* _Task item_
Only the lines of the data below from the one with "### Story 8.6: White-Label" through the one with "- **Memory Management**: Intelligent" are wanted. Repeat them exactly.

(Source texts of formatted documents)
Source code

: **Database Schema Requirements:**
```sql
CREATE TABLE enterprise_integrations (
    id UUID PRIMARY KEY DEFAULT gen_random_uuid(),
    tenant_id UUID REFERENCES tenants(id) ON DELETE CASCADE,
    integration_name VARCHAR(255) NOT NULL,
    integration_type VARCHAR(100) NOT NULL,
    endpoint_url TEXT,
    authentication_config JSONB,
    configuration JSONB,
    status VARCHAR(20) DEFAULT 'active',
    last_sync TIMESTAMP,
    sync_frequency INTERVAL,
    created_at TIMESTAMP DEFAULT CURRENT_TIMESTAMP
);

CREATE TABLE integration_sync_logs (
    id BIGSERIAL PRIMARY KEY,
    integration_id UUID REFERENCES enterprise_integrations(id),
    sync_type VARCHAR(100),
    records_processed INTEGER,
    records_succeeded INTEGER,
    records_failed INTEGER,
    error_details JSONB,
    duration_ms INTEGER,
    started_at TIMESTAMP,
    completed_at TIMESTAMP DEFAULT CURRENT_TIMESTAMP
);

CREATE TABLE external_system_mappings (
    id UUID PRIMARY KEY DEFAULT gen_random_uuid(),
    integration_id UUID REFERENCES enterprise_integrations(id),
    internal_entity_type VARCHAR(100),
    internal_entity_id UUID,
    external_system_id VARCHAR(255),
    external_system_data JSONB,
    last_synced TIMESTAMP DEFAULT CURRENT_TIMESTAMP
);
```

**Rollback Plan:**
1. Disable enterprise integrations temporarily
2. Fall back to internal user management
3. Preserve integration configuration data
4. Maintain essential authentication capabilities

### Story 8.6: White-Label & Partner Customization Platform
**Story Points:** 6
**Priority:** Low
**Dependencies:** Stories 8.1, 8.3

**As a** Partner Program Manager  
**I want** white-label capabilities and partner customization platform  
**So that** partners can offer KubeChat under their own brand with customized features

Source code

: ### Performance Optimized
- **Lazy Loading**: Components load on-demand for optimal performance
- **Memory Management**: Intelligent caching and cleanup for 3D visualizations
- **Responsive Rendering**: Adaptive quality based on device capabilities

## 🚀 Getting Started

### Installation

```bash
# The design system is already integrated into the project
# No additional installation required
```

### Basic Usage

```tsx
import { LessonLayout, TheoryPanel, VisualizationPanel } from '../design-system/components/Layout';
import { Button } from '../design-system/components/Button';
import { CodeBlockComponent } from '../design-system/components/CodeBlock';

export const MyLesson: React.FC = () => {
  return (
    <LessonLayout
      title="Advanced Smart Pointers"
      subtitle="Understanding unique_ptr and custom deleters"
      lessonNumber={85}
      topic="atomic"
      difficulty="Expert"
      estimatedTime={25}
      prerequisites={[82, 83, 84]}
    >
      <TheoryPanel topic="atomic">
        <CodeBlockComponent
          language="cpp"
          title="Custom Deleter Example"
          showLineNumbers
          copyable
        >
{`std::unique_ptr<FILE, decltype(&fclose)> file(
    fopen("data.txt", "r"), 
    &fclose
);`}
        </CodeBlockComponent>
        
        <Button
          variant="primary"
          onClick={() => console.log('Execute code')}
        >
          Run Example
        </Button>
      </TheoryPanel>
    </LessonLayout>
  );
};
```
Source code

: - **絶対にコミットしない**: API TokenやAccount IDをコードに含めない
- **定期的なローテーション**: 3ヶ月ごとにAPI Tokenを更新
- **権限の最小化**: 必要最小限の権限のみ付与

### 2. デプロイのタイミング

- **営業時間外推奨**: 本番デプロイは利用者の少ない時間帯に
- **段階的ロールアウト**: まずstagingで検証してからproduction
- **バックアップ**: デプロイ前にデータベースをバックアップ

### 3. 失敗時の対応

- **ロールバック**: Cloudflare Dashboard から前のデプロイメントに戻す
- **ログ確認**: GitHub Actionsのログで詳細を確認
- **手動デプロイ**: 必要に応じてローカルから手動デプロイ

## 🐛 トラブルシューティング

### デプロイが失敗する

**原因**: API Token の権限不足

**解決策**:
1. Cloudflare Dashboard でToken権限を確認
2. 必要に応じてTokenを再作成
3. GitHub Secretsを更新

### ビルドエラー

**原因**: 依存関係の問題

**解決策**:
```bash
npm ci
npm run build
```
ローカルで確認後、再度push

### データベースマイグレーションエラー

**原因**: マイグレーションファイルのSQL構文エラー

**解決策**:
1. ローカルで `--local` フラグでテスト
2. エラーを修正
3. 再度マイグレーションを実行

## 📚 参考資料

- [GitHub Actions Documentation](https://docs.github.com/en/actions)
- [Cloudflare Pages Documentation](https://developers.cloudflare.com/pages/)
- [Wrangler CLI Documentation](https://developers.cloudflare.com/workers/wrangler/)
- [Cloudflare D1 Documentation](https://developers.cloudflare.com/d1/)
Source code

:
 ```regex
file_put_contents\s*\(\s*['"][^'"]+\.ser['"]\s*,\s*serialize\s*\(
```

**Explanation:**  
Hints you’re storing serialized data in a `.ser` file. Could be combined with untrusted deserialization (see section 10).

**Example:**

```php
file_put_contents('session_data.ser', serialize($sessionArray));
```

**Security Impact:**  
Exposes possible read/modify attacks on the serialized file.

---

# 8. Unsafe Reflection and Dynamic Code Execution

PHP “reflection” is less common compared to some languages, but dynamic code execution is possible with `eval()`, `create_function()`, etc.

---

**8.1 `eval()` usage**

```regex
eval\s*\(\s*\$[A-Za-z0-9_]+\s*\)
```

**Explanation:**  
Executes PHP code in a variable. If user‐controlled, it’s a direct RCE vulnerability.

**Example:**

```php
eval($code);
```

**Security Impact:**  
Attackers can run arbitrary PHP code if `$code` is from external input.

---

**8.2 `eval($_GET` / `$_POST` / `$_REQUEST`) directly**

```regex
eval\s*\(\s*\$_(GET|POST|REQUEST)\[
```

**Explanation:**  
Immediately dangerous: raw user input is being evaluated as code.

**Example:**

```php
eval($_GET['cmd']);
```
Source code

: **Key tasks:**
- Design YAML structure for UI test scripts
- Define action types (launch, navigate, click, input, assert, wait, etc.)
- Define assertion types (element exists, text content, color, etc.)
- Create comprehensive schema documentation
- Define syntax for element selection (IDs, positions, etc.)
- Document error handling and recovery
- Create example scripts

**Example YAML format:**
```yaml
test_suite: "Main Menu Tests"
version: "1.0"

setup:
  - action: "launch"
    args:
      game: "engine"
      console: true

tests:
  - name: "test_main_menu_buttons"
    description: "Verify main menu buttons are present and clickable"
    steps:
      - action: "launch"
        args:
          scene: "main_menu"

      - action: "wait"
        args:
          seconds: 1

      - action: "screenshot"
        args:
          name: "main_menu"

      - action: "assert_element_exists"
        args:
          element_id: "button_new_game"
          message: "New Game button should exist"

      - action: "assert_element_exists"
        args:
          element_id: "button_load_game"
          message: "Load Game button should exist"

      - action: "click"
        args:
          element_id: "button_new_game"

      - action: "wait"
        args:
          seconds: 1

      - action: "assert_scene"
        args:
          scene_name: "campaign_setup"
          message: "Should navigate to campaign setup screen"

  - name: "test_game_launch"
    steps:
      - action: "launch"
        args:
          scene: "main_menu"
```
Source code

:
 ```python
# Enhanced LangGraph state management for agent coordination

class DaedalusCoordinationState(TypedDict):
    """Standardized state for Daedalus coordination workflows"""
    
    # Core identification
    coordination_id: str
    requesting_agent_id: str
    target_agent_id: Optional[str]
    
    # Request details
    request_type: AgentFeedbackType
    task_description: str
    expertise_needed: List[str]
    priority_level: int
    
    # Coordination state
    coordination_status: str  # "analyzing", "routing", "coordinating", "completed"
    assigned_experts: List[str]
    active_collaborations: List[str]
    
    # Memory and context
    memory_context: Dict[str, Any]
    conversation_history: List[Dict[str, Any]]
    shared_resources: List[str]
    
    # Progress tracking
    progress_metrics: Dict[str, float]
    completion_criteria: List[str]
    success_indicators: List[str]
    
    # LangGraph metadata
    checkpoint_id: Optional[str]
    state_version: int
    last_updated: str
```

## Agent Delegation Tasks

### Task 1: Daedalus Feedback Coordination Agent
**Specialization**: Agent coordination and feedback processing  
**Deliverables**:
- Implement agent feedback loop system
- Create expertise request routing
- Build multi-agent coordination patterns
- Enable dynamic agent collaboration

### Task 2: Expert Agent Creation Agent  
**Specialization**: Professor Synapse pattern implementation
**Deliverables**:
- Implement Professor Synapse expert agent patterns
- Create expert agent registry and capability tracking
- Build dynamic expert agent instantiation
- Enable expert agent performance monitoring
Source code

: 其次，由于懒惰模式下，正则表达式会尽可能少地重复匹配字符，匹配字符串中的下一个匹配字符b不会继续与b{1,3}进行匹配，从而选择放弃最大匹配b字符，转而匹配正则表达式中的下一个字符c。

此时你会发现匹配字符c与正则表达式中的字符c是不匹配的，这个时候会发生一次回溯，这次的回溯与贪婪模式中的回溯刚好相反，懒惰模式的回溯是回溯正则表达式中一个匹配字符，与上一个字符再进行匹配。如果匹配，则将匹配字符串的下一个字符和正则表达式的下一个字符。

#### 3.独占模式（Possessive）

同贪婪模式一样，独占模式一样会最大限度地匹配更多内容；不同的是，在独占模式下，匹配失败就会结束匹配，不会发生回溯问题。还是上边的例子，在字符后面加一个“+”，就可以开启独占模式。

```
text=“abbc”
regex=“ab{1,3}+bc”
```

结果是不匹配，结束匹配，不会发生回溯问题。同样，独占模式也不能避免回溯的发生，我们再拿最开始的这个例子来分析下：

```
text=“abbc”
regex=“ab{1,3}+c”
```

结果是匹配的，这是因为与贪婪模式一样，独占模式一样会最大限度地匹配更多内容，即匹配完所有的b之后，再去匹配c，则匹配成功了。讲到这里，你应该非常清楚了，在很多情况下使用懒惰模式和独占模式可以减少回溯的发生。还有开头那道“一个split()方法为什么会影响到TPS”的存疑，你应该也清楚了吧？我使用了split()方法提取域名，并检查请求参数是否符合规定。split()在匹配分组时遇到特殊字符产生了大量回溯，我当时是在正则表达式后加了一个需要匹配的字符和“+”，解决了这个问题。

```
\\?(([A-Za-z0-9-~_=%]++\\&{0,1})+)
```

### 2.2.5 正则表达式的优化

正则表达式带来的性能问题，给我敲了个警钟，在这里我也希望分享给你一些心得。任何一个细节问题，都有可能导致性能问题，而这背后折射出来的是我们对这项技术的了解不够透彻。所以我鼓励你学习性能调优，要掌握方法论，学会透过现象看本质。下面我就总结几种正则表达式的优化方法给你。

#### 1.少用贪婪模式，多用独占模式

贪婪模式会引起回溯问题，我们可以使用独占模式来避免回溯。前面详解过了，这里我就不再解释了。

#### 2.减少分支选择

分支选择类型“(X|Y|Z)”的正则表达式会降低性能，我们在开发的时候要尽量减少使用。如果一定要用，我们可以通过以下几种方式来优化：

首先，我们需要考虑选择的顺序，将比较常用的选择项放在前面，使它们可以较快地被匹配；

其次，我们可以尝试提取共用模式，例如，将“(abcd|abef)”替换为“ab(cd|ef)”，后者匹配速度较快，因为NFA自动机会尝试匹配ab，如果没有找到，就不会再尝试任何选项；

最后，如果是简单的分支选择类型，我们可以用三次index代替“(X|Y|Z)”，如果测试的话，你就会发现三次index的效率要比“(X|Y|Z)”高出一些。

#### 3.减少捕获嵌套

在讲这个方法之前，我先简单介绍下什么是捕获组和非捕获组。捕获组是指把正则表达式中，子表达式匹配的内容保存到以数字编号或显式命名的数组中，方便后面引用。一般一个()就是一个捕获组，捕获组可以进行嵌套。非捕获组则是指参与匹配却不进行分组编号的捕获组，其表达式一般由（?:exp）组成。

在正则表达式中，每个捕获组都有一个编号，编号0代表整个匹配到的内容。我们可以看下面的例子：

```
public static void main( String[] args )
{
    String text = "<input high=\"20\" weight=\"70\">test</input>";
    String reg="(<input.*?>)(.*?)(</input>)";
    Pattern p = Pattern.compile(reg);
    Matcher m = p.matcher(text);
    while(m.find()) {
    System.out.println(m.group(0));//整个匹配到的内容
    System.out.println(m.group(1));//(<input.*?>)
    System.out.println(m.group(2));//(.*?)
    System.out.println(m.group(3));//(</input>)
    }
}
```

* _Your solution_
### Story 8.6: White-Label & Partner Customization Platform
**Story Points:** 6
**Priority:** Low
**Dependencies:** Stories 8.1, 8.3

**As a** Partner Program Manager  
**I want** white-label capabilities and partner customization platform  
**So that** partners can offer KubeChat under their own brand with customized features

Source code

: ### Performance Optimized
- **Lazy Loading**: Components load on-demand for optimal performance
- **Memory Management**: Intelligent caching and cleanup for 3D visualizations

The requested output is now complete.